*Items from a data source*
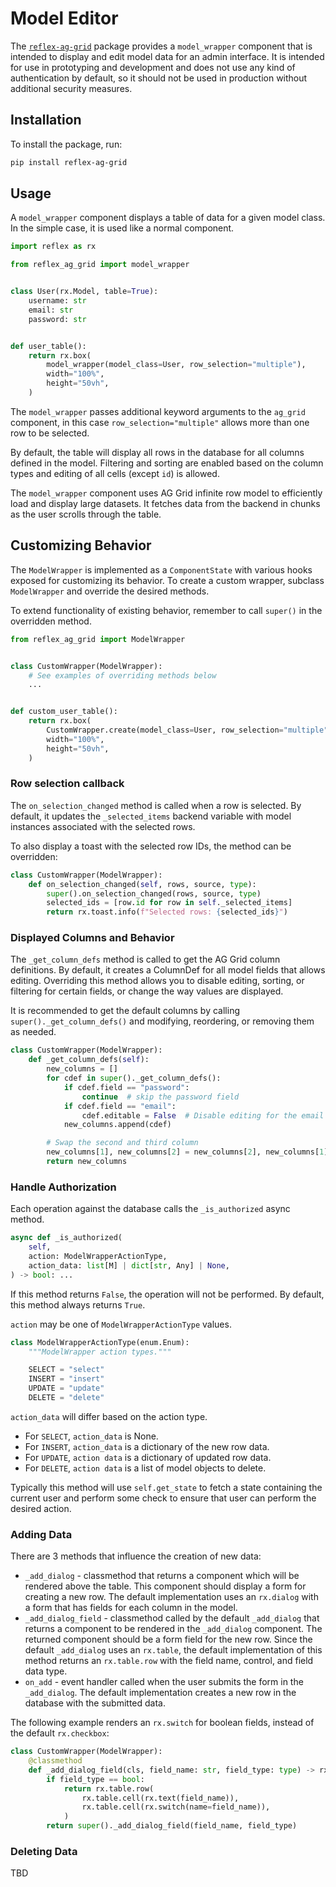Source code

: # Model Editor

The [`reflex-ag-grid`](https://github.com/reflex-dev/reflex-ag-grid) package
provides a `model_wrapper` component that is intended to display and edit model
data for an admin interface. It is intended for use in prototyping and
development and does not use any kind of authentication by default, so it should
not be used in production without additional security measures.

## Installation

To install the package, run:

```bash
pip install reflex-ag-grid
```

## Usage

A `model_wrapper` component displays a table of data for a given model class. In
the simple case, it is used like a normal component.

```python
import reflex as rx

from reflex_ag_grid import model_wrapper


class User(rx.Model, table=True):
    username: str
    email: str
    password: str


def user_table():
    return rx.box(
        model_wrapper(model_class=User, row_selection="multiple"),
        width="100%",
        height="50vh",
    )
```

The `model_wrapper` passes additional keyword arguments to the `ag_grid`
component, in this case `row_selection="multiple"` allows more than one row to
be selected.

By default, the table will display all rows in the database for all columns
defined in the model. Filtering and sorting are enabled based on the column
types and editing of all cells (except `id`) is allowed.

The `model_wrapper` component uses AG Grid infinite row model to efficiently
load and display large datasets. It fetches data from the backend in chunks as
the user scrolls through the table.

## Customizing Behavior

The `ModelWrapper` is implemented as a `ComponentState` with various hooks
exposed for customizing its behavior. To create a custom wrapper, subclass
`ModelWrapper` and override the desired methods.

To extend functionality of existing behavior, remember to call `super()` in the
overridden method.

```python
from reflex_ag_grid import ModelWrapper


class CustomWrapper(ModelWrapper):
    # See examples of overriding methods below
    ...


def custom_user_table():
    return rx.box(
        CustomWrapper.create(model_class=User, row_selection="multiple"),
        width="100%",
        height="50vh",
    )
```

### Row selection callback

The `on_selection_changed` method is called when a row is selected. By default, it
updates the `_selected_items` backend variable with model instances associated
with the selected rows.

To also display a toast with the selected row IDs, the method can be overridden:

```python
class CustomWrapper(ModelWrapper):
    def on_selection_changed(self, rows, source, type):
        super().on_selection_changed(rows, source, type)
        selected_ids = [row.id for row in self._selected_items]
        return rx.toast.info(f"Selected rows: {selected_ids}")
```

### Displayed Columns and Behavior

The `_get_column_defs` method is called to get the AG Grid column definitions.
By default, it creates a ColumnDef for all model fields that allows editing.
Overriding this method allows you to disable editing, sorting, or filtering for
certain fields, or change the way values are displayed.

It is recommended to get the default columns by calling
`super()._get_column_defs()` and modifying, reordering, or removing them as
needed.

```python
class CustomWrapper(ModelWrapper):
    def _get_column_defs(self):
        new_columns = []
        for cdef in super()._get_column_defs():
            if cdef.field == "password":
                continue  # skip the password field
            if cdef.field == "email":
                cdef.editable = False  # Disable editing for the email field
            new_columns.append(cdef)

        # Swap the second and third column
        new_columns[1], new_columns[2] = new_columns[2], new_columns[1]
        return new_columns
```

### Handle Authorization

Each operation against the database calls the `_is_authorized` async method.

```python
async def _is_authorized(
    self,
    action: ModelWrapperActionType,
    action_data: list[M] | dict[str, Any] | None,
) -> bool: ...
```

If this method returns `False`, the operation will not be performed. By default,
this method always returns `True`.

`action` may be one of `ModelWrapperActionType` values.

```python
class ModelWrapperActionType(enum.Enum):
    """ModelWrapper action types."""

    SELECT = "select"
    INSERT = "insert"
    UPDATE = "update"
    DELETE = "delete"
```

`action_data` will differ based on the action type.

* For `SELECT`, `action_data` is None.
* For `INSERT`, `action_data` is a dictionary of the new row data.
* For `UPDATE`, `action data` is a dictionary of updated row data.
* For `DELETE`, `action data` is a list of model objects to delete.

Typically this method will use `self.get_state` to fetch a state containing the
current user and perform some check to ensure that user can perform the desired
action.

### Adding Data

There are 3 methods that influence the creation of new data:

* `_add_dialog` - classmethod that returns a component which will be rendered
  above the table. This component should display a form for creating a new row.
  The default implementation uses an `rx.dialog` with a form that has fields for
  each column in the model.
* `_add_dialog_field` - classmethod called by the default `_add_dialog` that
  returns a component to be rendered in the `_add_dialog` component. The
  returned component should be a form field for the new row. Since the default
  `_add_dialog` uses an `rx.table`, the default implementation of this method
  returns an `rx.table.row` with the field name, control, and field data type.
* `on_add` - event handler called when the user submits the form in the
  `_add_dialog`. The default implementation creates a new row in the database
  with the submitted data.

The following example renders an `rx.switch` for boolean fields, instead of the
default `rx.checkbox`:

```python
class CustomWrapper(ModelWrapper):
    @classmethod
    def _add_dialog_field(cls, field_name: str, field_type: type) -> rx.Component:
        if field_type == bool:
            return rx.table.row(
                rx.table.cell(rx.text(field_name)),
                rx.table.cell(rx.switch(name=field_name)),
            )
        return super()._add_dialog_field(field_name, field_type)
```

### Deleting Data

TBD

*ASSIGNED TASK*
Write out each entry again exactly, and skip the pictures.

*YOUR SOLUTION*
Source code

: # Model Editor

The [`reflex-ag-grid`](https://github.com/reflex-dev/reflex-ag-grid) package
provides a `model_wrapper` component that is intended to display and edit model
data for an admin interface. It is intended for use in prototyping and
development and does not use any kind of authentication by default, so it should
not be used in production without additional security measures.

## Installation

To install the package, run:

```bash
pip install reflex-ag-grid
```

## Usage

A `model_wrapper` component displays a table of data for a given model class. In
the simple case, it is used like a normal component.

```python
import reflex as rx

from reflex_ag_grid import model_wrapper


class User(rx.Model, table=True):
    username: str
    email: str
    password: str


def user_table():
    return rx.box(
        model_wrapper(model_class=User, row_selection="multiple"),
        width="100%",
        height="50vh",
    )
```

The `model_wrapper` passes additional keyword arguments to the `ag_grid`
component, in this case `row_selection="multiple"` allows more than one row to
be selected.

By default, the table will display all rows in the database for all columns
defined in the model. Filtering and sorting are enabled based on the column
types and editing of all cells (except `id`) is allowed.

The `model_wrapper` component uses AG Grid infinite row model to efficiently
load and display large datasets. It fetches data from the backend in chunks as
the user scrolls through the table.

## Customizing Behavior

The `ModelWrapper` is implemented as a `ComponentState` with various hooks
exposed for customizing its behavior. To create a custom wrapper, subclass
`ModelWrapper` and override the desired methods.

To extend functionality of existing behavior, remember to call `super()` in the
overridden method.

```python
from reflex_ag_grid import ModelWrapper


class CustomWrapper(ModelWrapper):
    # See examples of overriding methods below
    ...


def custom_user_table():
    return rx.box(
        CustomWrapper.create(model_class=User, row_selection="multiple"),
        width="100%",
        height="50vh",
    )
```

### Row selection callback

The `on_selection_changed` method is called when a row is selected. By default, it
updates the `_selected_items` backend variable with model instances associated
with the selected rows.

To also display a toast with the selected row IDs, the method can be overridden:

```python
class CustomWrapper(ModelWrapper):
    def on_selection_changed(self, rows, source, type):
        super().on_selection_changed(rows, source, type)
        selected_ids = [row.id for row in self._selected_items]
        return rx.toast.info(f"Selected rows: {selected_ids}")
```

### Displayed Columns and Behavior

The `_get_column_defs` method is called to get the AG Grid column definitions.
By default, it creates a ColumnDef for all model fields that allows editing.
Overriding this method allows you to disable editing, sorting, or filtering for
certain fields, or change the way values are displayed.

It is recommended to get the default columns by calling
`super()._get_column_defs()` and modifying, reordering, or removing them as
needed.

```python
class CustomWrapper(ModelWrapper):
    def _get_column_defs(self):
        new_columns = []
        for cdef in super()._get_column_defs():
            if cdef.field == "password":
                continue  # skip the password field
            if cdef.field == "email":
                cdef.editable = False  # Disable editing for the email field
            new_columns.append(cdef)

        # Swap the second and third column
        new_columns[1], new_columns[2] = new_columns[2], new_columns[1]
        return new_columns
```

### Handle Authorization

Each operation against the database calls the `_is_authorized` async method.

```python
async def _is_authorized(
    self,
    action: ModelWrapperActionType,
    action_data: list[M] | dict[str, Any] | None,
) -> bool: ...
```

If this method returns `False`, the operation will not be performed. By default,
this method always returns `True`.

`action` may be one of `ModelWrapperActionType` values.

```python
class ModelWrapperActionType(enum.Enum):
    """ModelWrapper action types."""

    SELECT = "select"
    INSERT = "insert"
    UPDATE = "update"
    DELETE = "delete"
```

`action_data` will differ based on the action type.

* For `SELECT`, `action_data` is None.
* For `INSERT`, `action_data` is a dictionary of the new row data.
* For `UPDATE`, `action data` is a dictionary of updated row data.
* For `DELETE`, `action data` is a list of model objects to delete.

Typically this method will use `self.get_state` to fetch a state containing the
current user and perform some check to ensure that user can perform the desired
action.

### Adding Data

There are 3 methods that influence the creation of new data:

* `_add_dialog` - classmethod that returns a component which will be rendered
  above the table. This component should display a form for creating a new row.
  The default implementation uses an `rx.dialog` with a form that has fields for
  each column in the model.
* `_add_dialog_field` - classmethod called by the default `_add_dialog` that
  returns a component to be rendered in the `_add_dialog` component. The
  returned component should be a form field for the new row. Since the default
  `_add_dialog` uses an `rx.table`, the default implementation of this method
  returns an `rx.table.row` with the field name, control, and field data type.
* `on_add` - event handler called when the user submits the form in the
  `_add_dialog`. The default implementation creates a new row in the database
  with the submitted data.

The following example renders an `rx.switch` for boolean fields, instead of the
default `rx.checkbox`:

```python
class CustomWrapper(ModelWrapper):
    @classmethod
    def _add_dialog_field(cls, field_name: str, field_type: type) -> rx.Component:
        if field_type == bool:
            return rx.table.row(
                rx.table.cell(rx.text(field_name)),
                rx.table.cell(rx.switch(name=field_name)),
            )
        return super()._add_dialog_field(field_name, field_type)
```

### Deleting Data

TBD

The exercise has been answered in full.